Law enforcement officers are likely to respond more quickly to calls from property managers they’ve met, DelPonte said, and are often happy to return to conduct crime-prevention seminars for residents, as well.
“The frustration a lot of people feel when you talk about crime is this perpetual belief that there’s nothing they can do to stop it,” he added. “But that’s not true. And we know that’s not true. There are things people can do that will help prevent crime. You just have to point them in the right direction.”
Steps owners can take
While he acknowledges that owners and managers can’t prevent all crime, Atlanta-based personal injury attorney Matthew Stoddard of The Stoddard Firm agreed with DelPonte that they can do a lot to make their properties safer. In addition to hiring security guards and installing entry gates, property managers need to do background checks on potential residents before they move in and on current residents once a year (though background checks have become a hot-button political issue in certain areas of the country). “You don’t let people with murder convictions live at your property,” he said.
Brent Sobol, founder of Orlando, Florida-based Legacy Community Housing Corp., a nonprofit that educates the apartment industry on crime-free housing best practices, said that safety requires ongoing attention.
“Many owners think they can do a cleanout, and then everything will be fine,” Sobol said. “But I’ve found that when the bad guys get out of jail, they come right back.”
Schopen, the Colorado owner, runs criminal checks on everyone who lives in her buildings and refuses to rent to anyone who has outstanding arrest warrants or been convicted of sex crimes or manufacturing and distributing methamphetamine. People with nothing to hide are happy to submit to the background check, she said, and “people who don’t probably have something they don’t want me to see.”
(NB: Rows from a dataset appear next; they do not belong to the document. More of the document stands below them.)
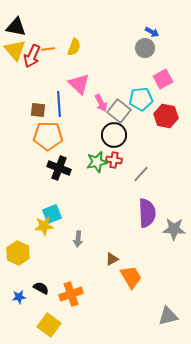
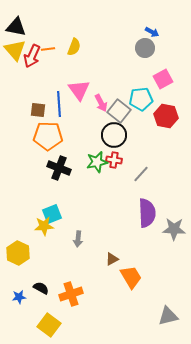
pink triangle: moved 6 px down; rotated 10 degrees clockwise
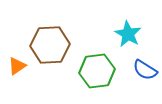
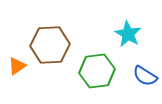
blue semicircle: moved 6 px down
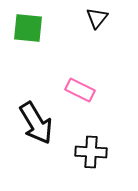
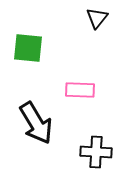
green square: moved 20 px down
pink rectangle: rotated 24 degrees counterclockwise
black cross: moved 5 px right
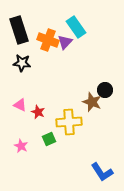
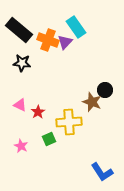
black rectangle: rotated 32 degrees counterclockwise
red star: rotated 16 degrees clockwise
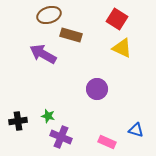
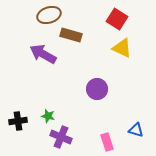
pink rectangle: rotated 48 degrees clockwise
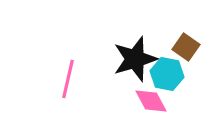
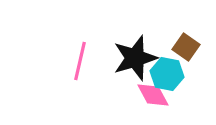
black star: moved 1 px up
pink line: moved 12 px right, 18 px up
pink diamond: moved 2 px right, 6 px up
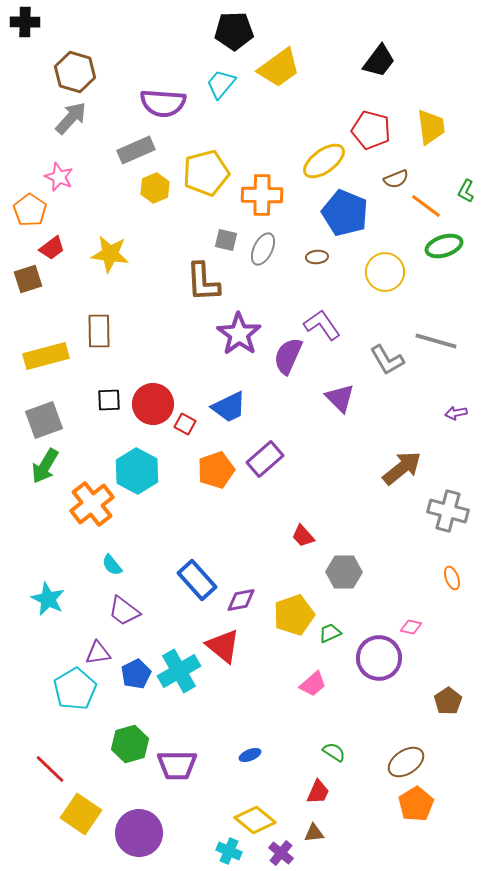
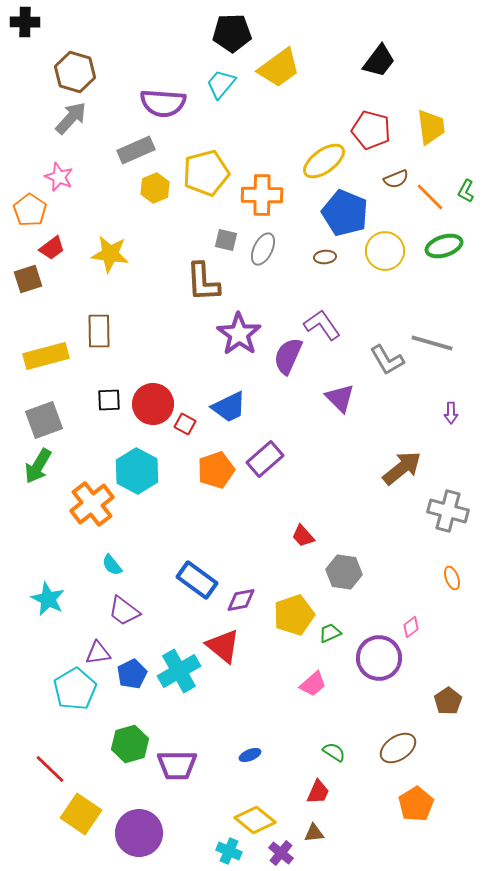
black pentagon at (234, 31): moved 2 px left, 2 px down
orange line at (426, 206): moved 4 px right, 9 px up; rotated 8 degrees clockwise
brown ellipse at (317, 257): moved 8 px right
yellow circle at (385, 272): moved 21 px up
gray line at (436, 341): moved 4 px left, 2 px down
purple arrow at (456, 413): moved 5 px left; rotated 80 degrees counterclockwise
green arrow at (45, 466): moved 7 px left
gray hexagon at (344, 572): rotated 8 degrees clockwise
blue rectangle at (197, 580): rotated 12 degrees counterclockwise
pink diamond at (411, 627): rotated 50 degrees counterclockwise
blue pentagon at (136, 674): moved 4 px left
brown ellipse at (406, 762): moved 8 px left, 14 px up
The background checks go a long way toward making both potential and current residents feel safer, Schopen added.
They also protect landlords, said Stoddard, who pointed out that multifamily owners and managers can be held liable for exercising reasonable care to keep their properties safe.
“Once you become aware that there is a crime problem, you have a duty to deter it,” Stoddard said. “Putting your head in the sand doesn’t work. The actual standard is not, did you know, but whether you should have known. If there’s a problem, anyone worth their salt who’s suing the apartment will be able to prove that you at least should have known about it. And from there, what did you do to deter it?”